RIYADH Islamic State threatened to destroy Saudi Arabian prisons holding jihadists after Riyadh's execution of 47 people including 43 convicted al Qaeda militants.
The militant group, which has claimed responsibility for attacks in the kingdom and stepped up operations in neighbouring Yemen, singled out the al-Ha'ir and Tarfiya prisons where many al Qaeda and Islamic State supporters have been detained.
"The Islamic State always seeks to free prisoners, but we calculate that the ending of the issues of prisoners will not happen except with the eradication of the rule of tyrants, and then destroying their prisons and razing them to the ground," it said in an article posted online on Tuesday.
An Islamic State supporter killed himself in a car bomb at a checkpoint outside Ha'ir prison near Riyadh in July.
While Islamic State and al Qaeda are rivals who have condemned each other on ideological grounds, they are both united in enmity towards Saudi Arabia, which has declared them terrorist groups and locked up thousands of their supporters.
Riyadh's mass execution on Saturday included four Shi'ite Muslims, among them prominent cleric Nimr al-Nimr, a move that heightened sectarian tensions with Shi'ite power Iran. But analysts say it was mostly meant as a message to militant Sunnis.
Islamic State has claimed responsibility for a series of bombings and shootings in Saudi Arabia since Nov. 2014 that have killed more than 50 people, most of them Shi'ites but also more than 15 members of the security forces.

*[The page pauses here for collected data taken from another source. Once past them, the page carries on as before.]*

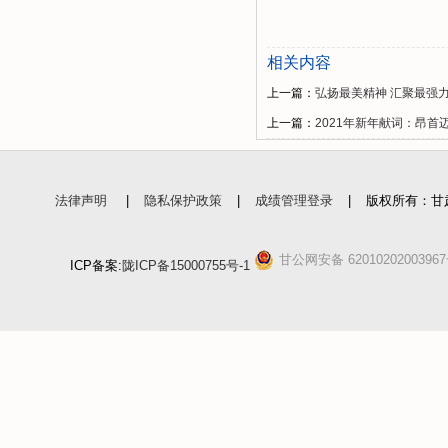
相关内容
上一篇：
弘扬最美精神 汇聚最强
上一篇：
2021年新年献词：昂首
法律声明
|
隐私保护政策
|
成绩管理登录
|
版权所有：甘
甘公网安备 6201020200396
ICP备案:
陇ICP备15000755号-1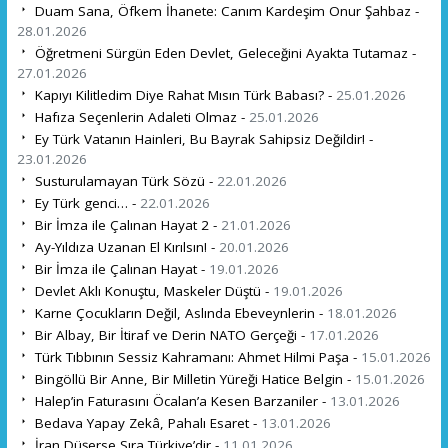
Duam Sana, Öfkem İhanete: Canım Kardeşim Onur Şahbaz -
28.01.2026
Öğretmeni Sürgün Eden Devlet, Geleceğini Ayakta Tutamaz -
27.01.2026
Kapıyı Kilitledim Diye Rahat Mısın Türk Babası? -
25.01.2026
Hafıza Seçenlerin Adaleti Olmaz -
25.01.2026
Ey Türk Vatanın Hainleri, Bu Bayrak Sahipsiz Değildir! -
23.01.2026
Susturulamayan Türk Sözü -
22.01.2026
Ey Türk genci… -
22.01.2026
Bir İmza ile Çalınan Hayat 2 -
21.01.2026
Ay-Yıldıza Uzanan El Kırılsın! -
20.01.2026
Bir İmza ile Çalınan Hayat -
19.01.2026
Devlet Aklı Konuştu, Maskeler Düştü -
19.01.2026
Karne Çocukların Değil, Aslında Ebeveynlerin -
18.01.2026
Bir Albay, Bir İtiraf ve Derin NATO Gerçeği -
17.01.2026
Türk Tıbbının Sessiz Kahramanı: Ahmet Hilmi Paşa -
15.01.2026
Bingöllü Bir Anne, Bir Milletin Yüreği Hatice Belgin -
15.01.2026
Halep’in Faturasını Öcalan’a Kesen Barzaniler -
13.01.2026
Bedava Yapay Zekâ, Pahalı Esaret -
13.01.2026
İran Düşerse Sıra Türkiye’dir -
11.01.2026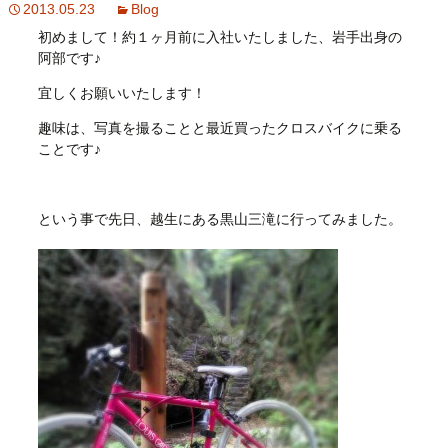
2013.05.23
Blog
初めまして！約１ヶ月前に入社いたしました、岩手出身の
阿部です♪
宜しくお願いいたします！
趣味は、写真を撮ることと最近買ったクロスバイクに乗る
ことです♪
という事で先日、越生にある黒山三滝に行ってみました。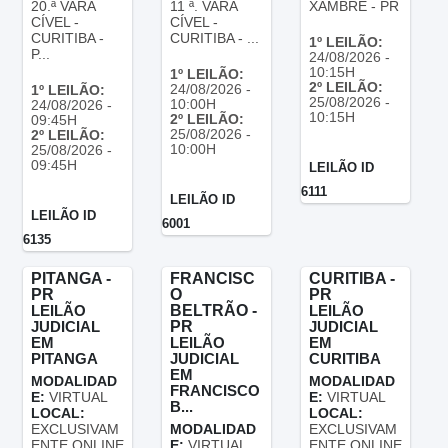
20.ª VARA
11 ª. VARA
XAMBRÊ - PR
CÍVEL -
CÍVEL -
CURITIBA -
CURITIBA - ...
1º LEILÃO:
P...
24/08/2026 -
10:15H
1º LEILÃO:
2º LEILÃO:
24/08/2026 -
1º LEILÃO:
25/08/2026 -
10:00H
24/08/2026 -
10:15H
2º LEILÃO:
09:45H
25/08/2026 -
2º LEILÃO:
10:00H
25/08/2026 -
09:45H
LEILÃO ID
6111
LEILÃO ID
LEILÃO ID
6001
6135
PITANGA -
FRANCISC
CURITIBA -
PR
O
PR
LEILÃO
BELTRÃO -
LEILÃO
JUDICIAL
PR
JUDICIAL
EM
LEILÃO
EM
PITANGA
JUDICIAL
CURITIBA
EM
MODALIDAD
MODALIDAD
FRANCISCO
E:
VIRTUAL
E:
VIRTUAL
B...
LOCAL:
LOCAL:
EXCLUSIVAM
MODALIDAD
EXCLUSIVAM
ENTE ONLINE
E:
VIRTUAL
ENTE ONLINE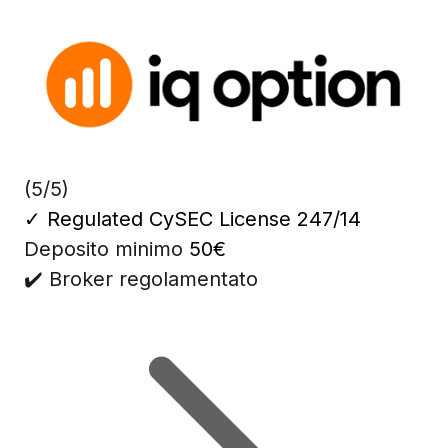
(5/5)
✓
Regulated CySEC License 247/14
Deposito minimo
50€
✔️ Broker regolamentato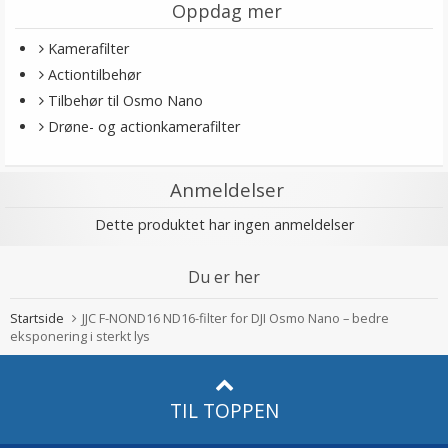
Oppdag mer
Kamerafilter
Actiontilbehør
Tilbehør til Osmo Nano
Drøne- og actionkamerafilter
Anmeldelser
Dette produktet har ingen anmeldelser
Du er her
Startside
JJC F-NOND16 ND16-filter for DJI Osmo Nano – bedre
eksponering i sterkt lys
TIL TOPPEN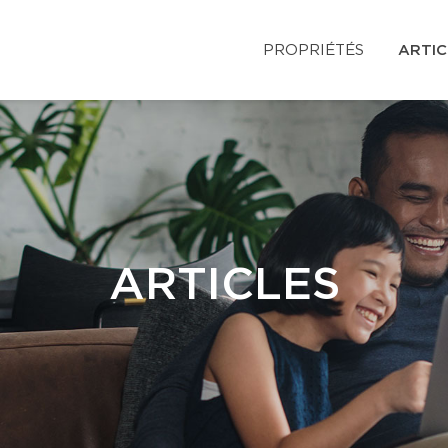
PROPRIÉTÉS
ARTIC
ARTICLES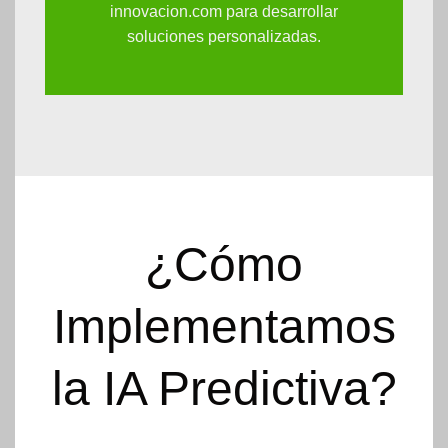
innovacion.com
para desarrollar
soluciones personalizadas.
¿Cómo
Implementamos
la IA Predictiva?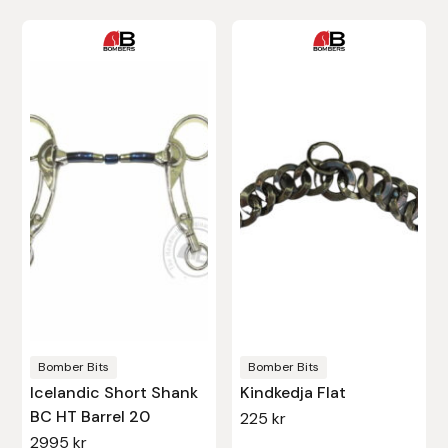
Protector
Den
här
Redback
produkten
har
Roeckl
flera
Safehorse of Sweden
varianter.
De
Saltverk
olika
alternativen
Sigga Ævars
kan
väljas
Sivart Bokförlag
på
produktsidan
Bomber Bits
Bomber Bits
Sonnenreiter
Icelandic Short Shank
Kindkedja Flat
BC HT Barrel 20
225
kr
Star
2995
kr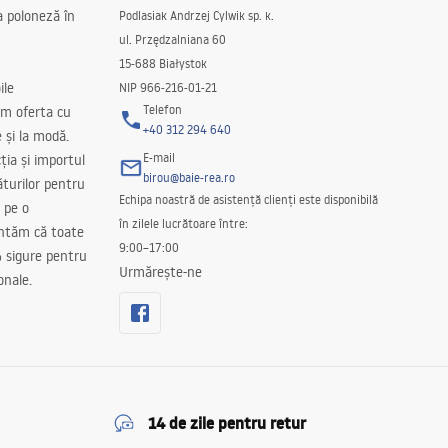
a poloneză în
Podlasiak Andrzej Cylwik sp. k.
ul. Przędzalniana 60
15-688 Białystok
ile
NIP 966-216-01-21
Telefon
m oferta cu
+40 312 294 640
e și la modă.
E-mail
ția și importul
birou@baie-rea.ro
ăturilor pentru
Echipa noastră de asistență clienți este disponibilă
 pe o
în zilele lucrătoare între:
antăm că toate
9:00–17:00
 sigure pentru
Urmărește-ne
onale.
14 de zile pentru retur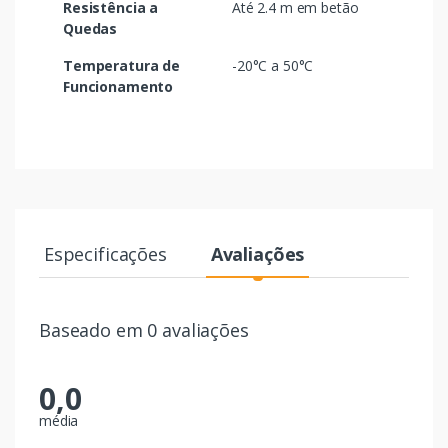
Resistência a
Até 2.4 m em betão
Quedas
Temperatura de
-20°C a 50°C
Funcionamento
Especificações
Avaliações
Baseado em 0 avaliações
0,0
média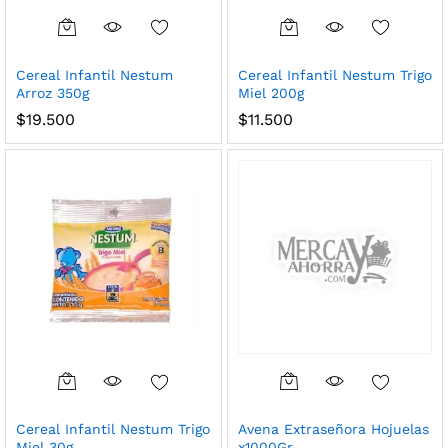
Cereal Infantil Nestum
Cereal Infantil Nestum Trigo
Arroz 350g
Miel 200g
$
19.500
$
11.500
Cereal Infantil Nestum Trigo
Avena Extraseñora Hojuelas
Miel 30g
x1000Gr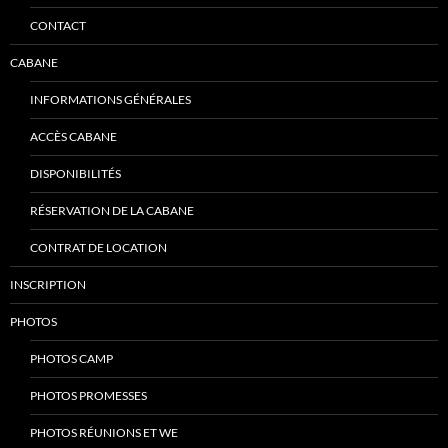
CONTACT
CABANE
INFORMATIONS GÉNÉRALES
ACCÈS CABANE
DISPONIBILITÉS
RÉSERVATION DE LA CABANE
CONTRAT DE LOCATION
INSCRIPTION
PHOTOS
PHOTOS CAMP
PHOTOS PROMESSES
PHOTOS RÉUNIONS ET WE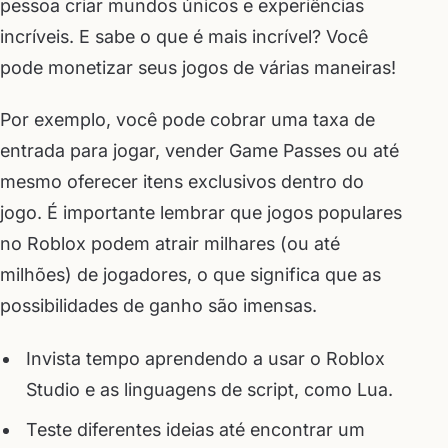
pessoa criar mundos únicos e experiências
incríveis. E sabe o que é mais incrível? Você
pode monetizar seus jogos de várias maneiras!
Por exemplo, você pode cobrar uma taxa de
entrada para jogar, vender Game Passes ou até
mesmo oferecer itens exclusivos dentro do
jogo. É importante lembrar que jogos populares
no Roblox podem atrair milhares (ou até
milhões) de jogadores, o que significa que as
possibilidades de ganho são imensas.
Invista tempo aprendendo a usar o Roblox
Studio e as linguagens de script, como Lua.
Teste diferentes ideias até encontrar um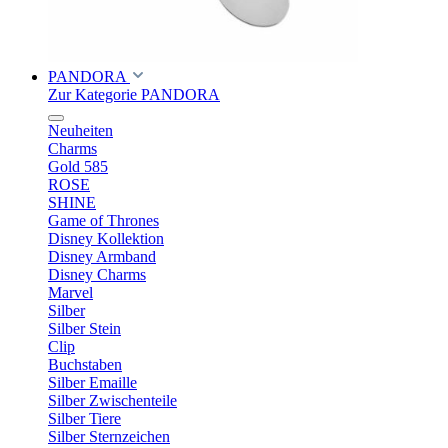
PANDORA
Zur Kategorie PANDORA
Neuheiten
Charms
Gold 585
ROSE
SHINE
Game of Thrones
Disney Kollektion
Disney Armband
Disney Charms
Marvel
Silber
Silber Stein
Clip
Buchstaben
Silber Emaille
Silber Zwischenteile
Silber Tiere
Silber Sternzeichen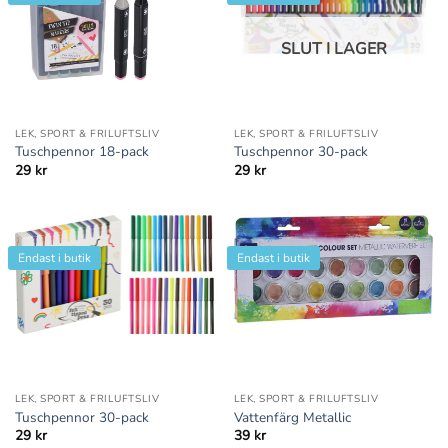
SLUT I LAGER
LEK, SPORT & FRILUFTSLIV
LEK, SPORT & FRILUFTSLIV
Tuschpennor 18-pack
Tuschpennor 30-pack
29
kr
29
kr
Endast i butik
Endast i butik
LEK, SPORT & FRILUFTSLIV
LEK, SPORT & FRILUFTSLIV
Tuschpennor 30-pack
Vattenfärg Metallic
29
kr
39
kr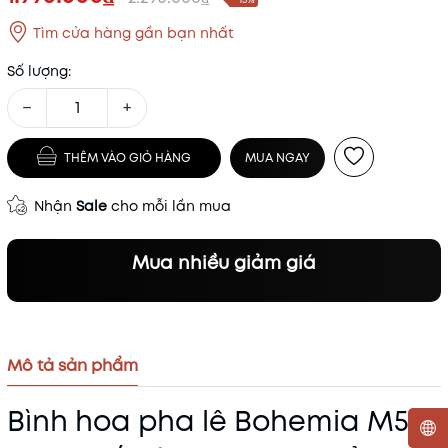
Tìm cửa hàng gần bạn nhất
Số lượng:
−
+
THÊM VÀO GIỎ HÀNG
MUA NGAY
Nhận
Sale
cho mỗi lần mua
Mua nhiều giảm giá
Mô tả sản phẩm
Bình hoa pha lê Bohemia M57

Saudi security officials say the group's supporters inside Saudi Arabia mainly act independently, depending on Islamic State for only limited logistical help and advice, making them harder to detect, but also less capable of attacks on well protected targets.
Al Qaeda in the Arabian Peninsula (AQAP) threatened in December to "shed the blood of the soldiers of Al Saud" if its members were executed.
AQAP is the Yemen-based wing of the global militant movement and was formed by local jihadists and veterans of al Qaeda's earlier uprising in Saudi Arabia from 2003-06, for participation in which most of those executed on Saturday were convicted.